5. The identification method according to claim 1, characterized in that, The results of the fritillary bulb origin identification are as follows: Fritillaria bulbs originate from Zhejiang Province, and Zhejiang Fritillaria bulbs have a higher weighting than Hubei Fritillaria bulbs; or, Fritillaria bulbs originate from Hubei Province, and Hubei Fritillaria bulbs have a higher score than Zhejiang Fritillaria bulbs.
6. The identification method according to claim 1, characterized in that, The results of the fritillary bulb origin identification are as follows: Fritillaria bulbs originate from Zhejiang Province; fritillary glycoside A is greater than fritillary glycoside B; or, The fritillaria bulbs are from Hubei province, and fritillarin B is greater than fritillarin A.
7. The identification method according to claim 6, characterized in that, Fritillin A or Fritillin B is obtained by separating Fritillin extract, which is obtained by extracting Fritillin with an extraction reagent.

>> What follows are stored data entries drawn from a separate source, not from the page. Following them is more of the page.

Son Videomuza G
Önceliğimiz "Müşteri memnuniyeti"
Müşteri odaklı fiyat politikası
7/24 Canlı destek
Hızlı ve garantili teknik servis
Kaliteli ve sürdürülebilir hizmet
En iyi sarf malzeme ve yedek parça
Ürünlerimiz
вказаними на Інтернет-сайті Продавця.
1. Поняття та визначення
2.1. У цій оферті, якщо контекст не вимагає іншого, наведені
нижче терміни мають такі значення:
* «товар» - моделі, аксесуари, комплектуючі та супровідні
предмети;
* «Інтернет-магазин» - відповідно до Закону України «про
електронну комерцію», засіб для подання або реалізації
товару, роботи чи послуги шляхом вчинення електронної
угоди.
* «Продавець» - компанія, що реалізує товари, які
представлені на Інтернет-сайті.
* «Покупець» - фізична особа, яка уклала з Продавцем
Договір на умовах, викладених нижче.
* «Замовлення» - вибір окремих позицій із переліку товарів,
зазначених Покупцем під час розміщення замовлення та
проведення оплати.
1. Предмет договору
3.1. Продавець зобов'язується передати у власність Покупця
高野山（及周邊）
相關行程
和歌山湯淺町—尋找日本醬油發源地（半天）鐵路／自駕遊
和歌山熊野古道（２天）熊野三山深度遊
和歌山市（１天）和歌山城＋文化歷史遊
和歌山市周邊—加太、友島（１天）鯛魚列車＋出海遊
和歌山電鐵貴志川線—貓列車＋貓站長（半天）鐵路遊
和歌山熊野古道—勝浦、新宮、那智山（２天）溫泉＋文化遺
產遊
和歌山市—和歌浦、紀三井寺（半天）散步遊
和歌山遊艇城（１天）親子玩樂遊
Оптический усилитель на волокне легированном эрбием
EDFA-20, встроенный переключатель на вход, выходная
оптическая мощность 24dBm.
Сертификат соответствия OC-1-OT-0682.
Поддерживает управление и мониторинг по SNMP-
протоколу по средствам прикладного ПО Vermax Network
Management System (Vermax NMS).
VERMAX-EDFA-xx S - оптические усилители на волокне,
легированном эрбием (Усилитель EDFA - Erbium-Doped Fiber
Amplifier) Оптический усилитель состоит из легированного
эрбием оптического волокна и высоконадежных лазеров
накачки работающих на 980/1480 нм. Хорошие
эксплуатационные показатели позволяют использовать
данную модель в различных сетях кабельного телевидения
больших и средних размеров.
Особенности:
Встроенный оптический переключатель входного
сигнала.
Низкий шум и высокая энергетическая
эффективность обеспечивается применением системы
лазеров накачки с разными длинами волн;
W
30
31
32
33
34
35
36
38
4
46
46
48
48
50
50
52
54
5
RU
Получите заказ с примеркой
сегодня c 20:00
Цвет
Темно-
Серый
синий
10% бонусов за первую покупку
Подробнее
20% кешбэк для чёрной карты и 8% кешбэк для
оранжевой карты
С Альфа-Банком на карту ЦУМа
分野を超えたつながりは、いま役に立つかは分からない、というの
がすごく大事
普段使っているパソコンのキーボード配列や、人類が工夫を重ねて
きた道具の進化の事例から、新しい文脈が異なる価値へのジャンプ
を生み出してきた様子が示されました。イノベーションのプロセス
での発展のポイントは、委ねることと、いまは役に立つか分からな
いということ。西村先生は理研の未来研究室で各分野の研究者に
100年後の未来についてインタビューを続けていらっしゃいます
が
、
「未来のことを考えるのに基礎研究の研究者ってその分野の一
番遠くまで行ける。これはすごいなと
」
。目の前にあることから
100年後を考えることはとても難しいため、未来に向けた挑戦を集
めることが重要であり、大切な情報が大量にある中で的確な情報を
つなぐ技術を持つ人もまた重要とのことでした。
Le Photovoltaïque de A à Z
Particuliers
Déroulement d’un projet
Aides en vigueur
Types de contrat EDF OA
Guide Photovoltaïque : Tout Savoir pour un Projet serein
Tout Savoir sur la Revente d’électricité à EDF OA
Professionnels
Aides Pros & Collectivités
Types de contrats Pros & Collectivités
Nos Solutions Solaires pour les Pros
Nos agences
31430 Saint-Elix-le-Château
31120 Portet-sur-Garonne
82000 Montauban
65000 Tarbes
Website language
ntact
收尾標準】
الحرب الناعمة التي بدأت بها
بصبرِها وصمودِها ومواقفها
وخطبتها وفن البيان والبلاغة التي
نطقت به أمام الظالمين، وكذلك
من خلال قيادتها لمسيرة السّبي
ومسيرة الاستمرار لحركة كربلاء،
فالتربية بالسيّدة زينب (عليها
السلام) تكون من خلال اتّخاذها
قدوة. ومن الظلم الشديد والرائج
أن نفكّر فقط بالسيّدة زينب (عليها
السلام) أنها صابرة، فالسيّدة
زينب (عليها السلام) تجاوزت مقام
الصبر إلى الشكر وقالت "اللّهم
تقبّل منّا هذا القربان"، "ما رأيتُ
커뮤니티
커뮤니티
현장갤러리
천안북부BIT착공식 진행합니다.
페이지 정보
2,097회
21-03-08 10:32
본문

8. The identification method according to claim 7, characterized in that, Extraction reagents include chloroform and / or methanol.
9. The identification method according to claim 7, characterized in that, The extraction reagents include 2-amino-4-hydroxybenzoic acid and / or 2-chloro-6-methoxyphenol.
10. The identification method according to claim 1, characterized in that, The identification also includes PCA and / or OPLS-DA statistical analysis.